:: PROBLEM STATEMENT ::
Write out the passage on choosing peace and connection over power in its entirety, reproducing every word and punctuation mark without alteration.

:: TEXT PASSAGE ::
Let us not be content with systems that reward “stealing from the poor to give to the rich”, whether that means extracting data, attention, labor, or natural resources. Let us not assume that markets alone can heal what they helped fray. Yes, individual choice matters. But collective vision matters more.
From space, Earth has no borders. It is a single shimmering organism, alive with culture, biodiversity, and interdependence. Most spiritual traditions, in one way or another, tell us the same thing: we belong to each other.
This is not sentimental. It is strategic. If we want peace, prosperity, and purpose, we must design for them. We must create systems: economic, digital, political, that nourish connection instead of corrosion. That reward cooperation over conquest. That honor the fragile miracle of life on this planet.
Some argue that war has historically driven technological advancement. Perhaps that’s true. But must it always be so? What if peace were the greatest innovator of all? What if our shared yearning for justice, safety, and joy could guide the next era of invention? We stand at a crossroads, not between hope and despair, but between disconnection and unity. Between a world that optimizes for power, and one that harmonizes for dignity.
Let us choose the latter. Let us build technologies that protect the vulnerable, empower the many, and honor the Earth. Let us teach our machines to serve, not replace what is most human in us. Let us cultivate not just intelligence, but compassion.
The next chapter is unwritten. But it can be beautiful. Let’s write it together, with courage, care, and the quiet confidence that peace is not only possible, but essential.

(Extracted items)
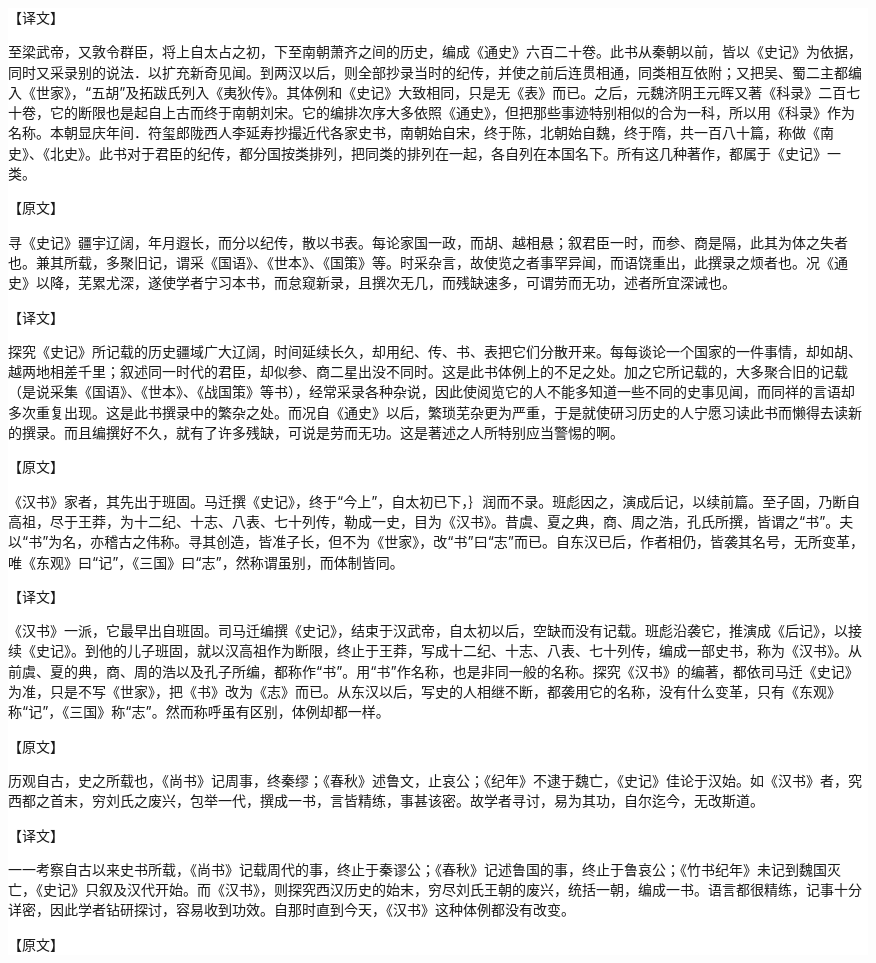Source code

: 

  【译文】



  至梁武帝，又敦令群臣，将上自太占之初，下至南朝萧齐之间的历史，编成《通史》六百二十卷。此书从秦朝以前，皆以《史记》为依据，同时又采录别的说法．以扩充新奇见闻。到两汉以后，则全部抄录当时的纪传，并使之前后连贯相通，同类相互依附；又把吴、蜀二主都编入《世家》，“五胡”及拓跋氏列入《夷狄传》。其体例和《史记》大致相同，只是无《表》而已。之后，元魏济阴王元晖又著《科录》二百七十卷，它的断限也是起自上古而终于南朝刘宋。它的编排次序大多依照《通史》，但把那些事迹特别相似的合为一科，所以用《科录》作为名称。本朝显庆年间．符玺郎陇西人李延寿抄撮近代各家史书，南朝始自宋，终于陈，北朝始自魏，终于隋，共一百八十篇，称做《南史》、《北史》。此书对于君臣的纪传，都分国按类排列，把同类的排列在一起，各自列在本国名下。所有这几种著作，都属于《史记》一类。



  【原文】



  寻《史记》疆宇辽阔，年月遐长，而分以纪传，散以书表。每论家国一政，而胡、越相悬；叙君臣一时，而参、商是隔，此其为体之失者也。兼其所载，多聚旧记，谓采《国语》、《世本》、《国策》等。时采杂言，故使览之者事罕异闻，而语饶重出，此撰录之烦者也。况《通史》以降，芜累尤深，遂使学者宁习本书，而怠窥新录，且撰次无几，而残缺速多，可谓劳而无功，述者所宜深诫也。



  【译文】



  探究《史记》所记载的历史疆域广大辽阔，时间延续长久，却用纪、传、书、表把它们分散开来。每每谈论一个国家的一件事情，却如胡、越两地相差千里；叙述同一时代的君臣，却似参、商二星出没不同时。这是此书体例上的不足之处。加之它所记载的，大多聚合旧的记载（是说采集《国语》、《世本》、《战国策》等书），经常采录各种杂说，因此使阅览它的人不能多知道一些不同的史事见闻，而同祥的言语却多次重复出现。这是此书撰录中的繁杂之处。而况自《通史》以后，繁琐芜杂更为严重，于是就使研习历史的人宁愿习读此书而懒得去读新的撰录。而且编撰好不久，就有了许多残缺，可说是劳而无功。这是著述之人所特别应当警惕的啊。



  【原文】



  《汉书》家者，其先出于班固。马迁撰《史记》，终于“今上”，自太初已下，｝润而不录。班彪因之，演成后记，以续前篇。至子固，乃断自高祖，尽于王莽，为十二纪、十志、八表、七十列传，勒成一史，目为《汉书》。昔虞、夏之典，商、周之浩，孔氏所撰，皆谓之“书”。夫以“书”为名，亦稽古之伟称。寻其创造，皆准子长，但不为《世家》，改“书”曰“志”而已。自东汉已后，作者相仍，皆袭其名号，无所变革，唯《东观》曰“记”，《三国》曰“志”，然称谓虽别，而体制皆同。



  【译文】



  《汉书》一派，它最早出自班固。司马迁编撰《史记》，结束于汉武帝，自太初以后，空缺而没有记载。班彪沿袭它，推演成《后记》，以接续《史记》。到他的儿子班固，就以汉高祖作为断限，终止于王莽，写成十二纪、十志、八表、七十列传，编成一部史书，称为《汉书》。从前虞、夏的典，商、周的浩以及孔子所编，都称作“书”。用“书”作名称，也是非同一般的名称。探究《汉书》的编著，都依司马迁《史记》为准，只是不写《世家》，把《书》改为《志》而已。从东汉以后，写史的人相继不断，都袭用它的名称，没有什么变革，只有《东观》称“记”，《三国》称“志”。然而称呼虽有区别，体例却都一样。



  【原文】



  历观自古，史之所载也，《尚书》记周事，终秦缪；《春秋》述鲁文，止哀公；《纪年》不逮于魏亡，《史记》佳论于汉始。如《汉书》者，究西都之首末，穷刘氏之废兴，包举一代，撰成一书，言皆精练，事甚该密。故学者寻讨，易为其功，自尔迄今，无改斯道。



  【译文】



  一一考察自古以来史书所载，《尚书》记载周代的事，终止于秦谬公；《春秋》记述鲁国的事，终止于鲁哀公；《竹书纪年》未记到魏国灭亡，《史记》只叙及汉代开始。而《汉书》，则探究西汉历史的始末，穷尽刘氏王朝的废兴，统括一朝，编成一书。语言都很精练，记事十分详密，因此学者钻研探讨，容易收到功效。自那时直到今天，《汉书》这种体例都没有改变。



  【原文】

:: TASK RESPONSE ::
Let us not be content with systems that reward “stealing from the poor to give to the rich”, whether that means extracting data, attention, labor, or natural resources. Let us not assume that markets alone can heal what they helped fray. Yes, individual choice matters. But collective vision matters more.
From space, Earth has no borders. It is a single shimmering organism, alive with culture, biodiversity, and interdependence. Most spiritual traditions, in one way or another, tell us the same thing: we belong to each other.
This is not sentimental. It is strategic. If we want peace, prosperity, and purpose, we must design for them. We must create systems: economic, digital, political, that nourish connection instead of corrosion. That reward cooperation over conquest. That honor the fragile miracle of life on this planet.
Some argue that war has historically driven technological advancement. Perhaps that’s true. But must it always be so? What if peace were the greatest innovator of all? What if our shared yearning for justice, safety, and joy could guide the next era of invention? We stand at a crossroads, not between hope and despair, but between disconnection and unity. Between a world that optimizes for power, and one that harmonizes for dignity.
Let us choose the latter. Let us build technologies that protect the vulnerable, empower the many, and honor the Earth. Let us teach our machines to serve, not replace what is most human in us. Let us cultivate not just intelligence, but compassion.
The next chapter is unwritten. But it can be beautiful. Let’s write it together, with courage, care, and the quiet confidence that peace is not only possible, but essential.